## What the exercise asks
From the data underneath, reproduce exactly the stretch that begins at the line with "846 810 7.25" and ends after the line with "27 720 12.67".

## Data under study

════

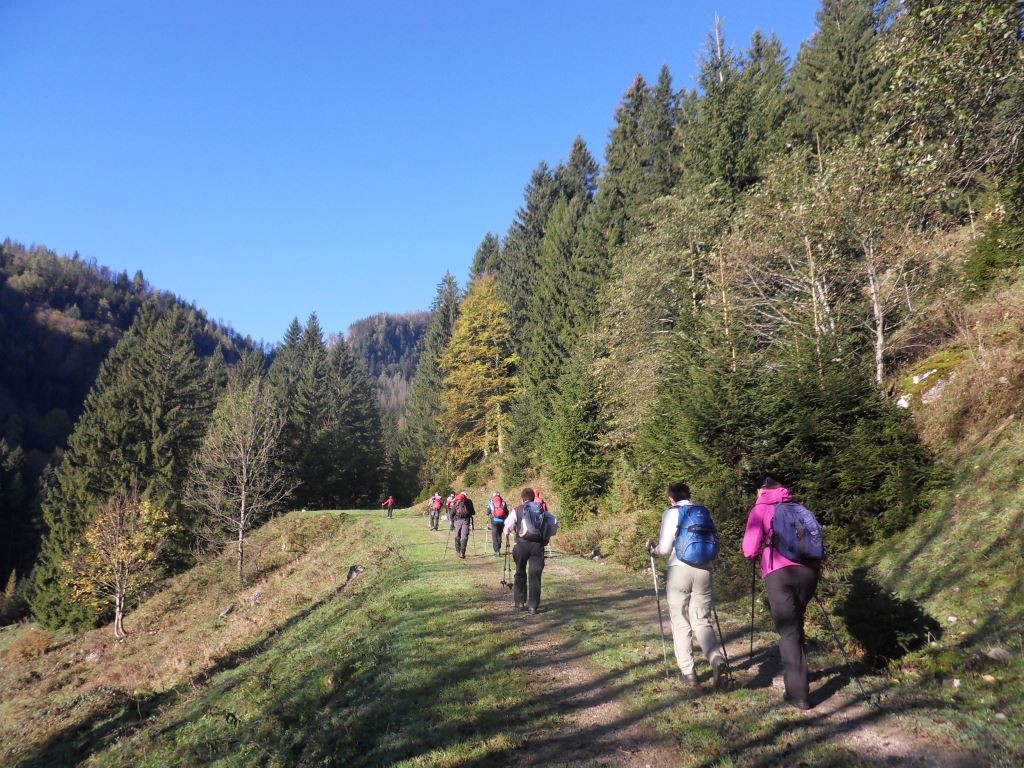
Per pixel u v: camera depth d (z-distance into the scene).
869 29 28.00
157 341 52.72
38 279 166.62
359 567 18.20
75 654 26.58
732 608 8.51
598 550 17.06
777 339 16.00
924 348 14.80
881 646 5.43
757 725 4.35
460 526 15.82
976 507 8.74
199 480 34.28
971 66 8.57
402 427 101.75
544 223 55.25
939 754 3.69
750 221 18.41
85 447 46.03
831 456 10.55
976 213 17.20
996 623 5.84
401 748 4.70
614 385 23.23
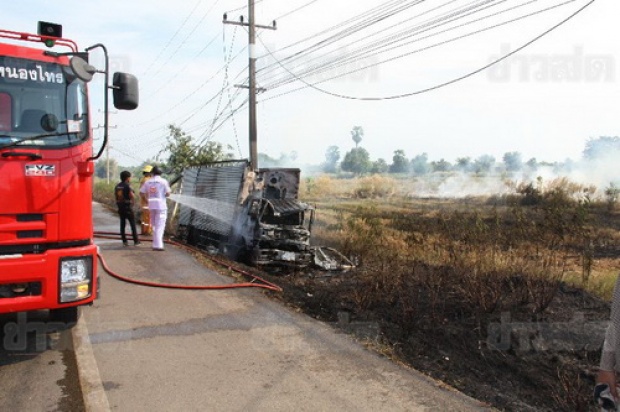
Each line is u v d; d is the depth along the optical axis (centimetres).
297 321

════

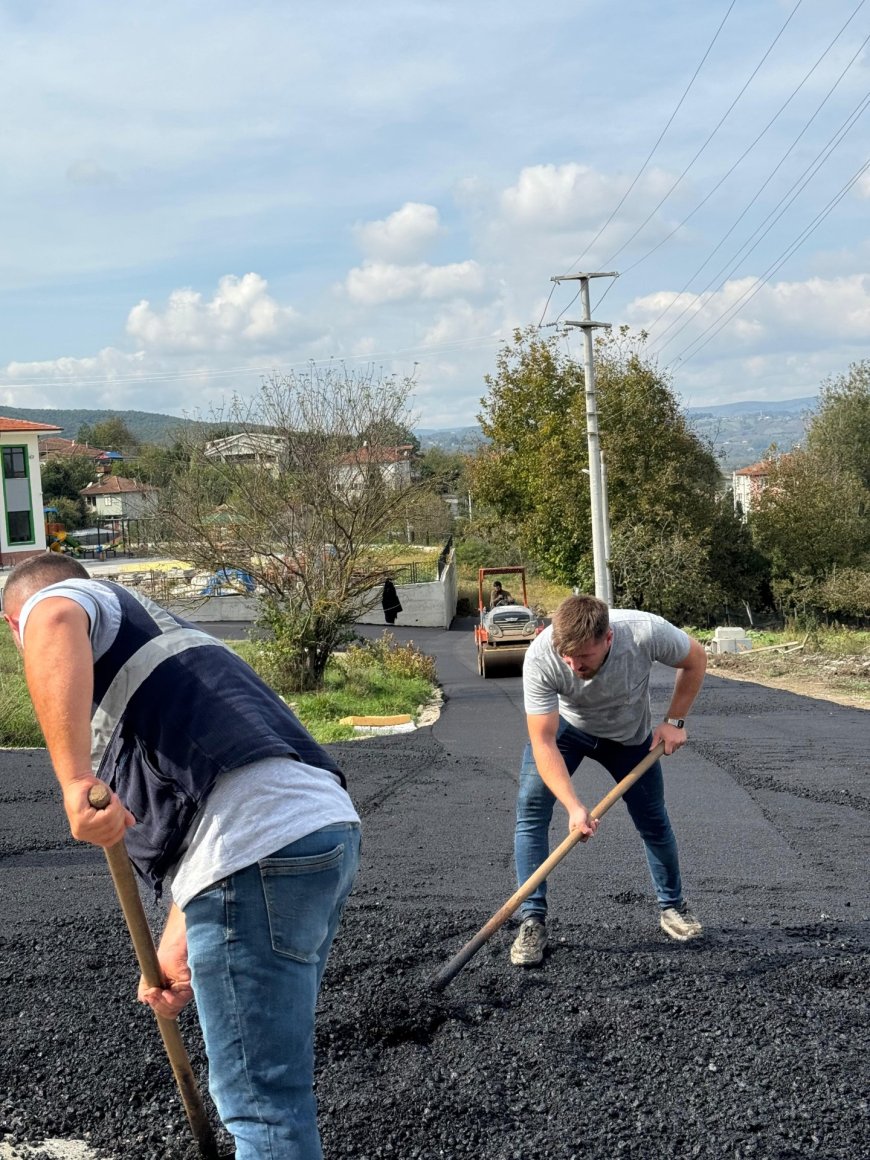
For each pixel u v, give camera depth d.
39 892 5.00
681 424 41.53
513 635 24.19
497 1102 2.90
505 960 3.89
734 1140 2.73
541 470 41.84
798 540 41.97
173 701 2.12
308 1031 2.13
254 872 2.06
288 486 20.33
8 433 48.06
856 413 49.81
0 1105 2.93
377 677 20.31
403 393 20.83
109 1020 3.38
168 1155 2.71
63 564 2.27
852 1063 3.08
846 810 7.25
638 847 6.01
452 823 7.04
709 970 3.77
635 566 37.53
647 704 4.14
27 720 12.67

════

## Completed exercise
846 810 7.25
638 847 6.01
452 823 7.04
709 970 3.77
635 566 37.53
647 704 4.14
27 720 12.67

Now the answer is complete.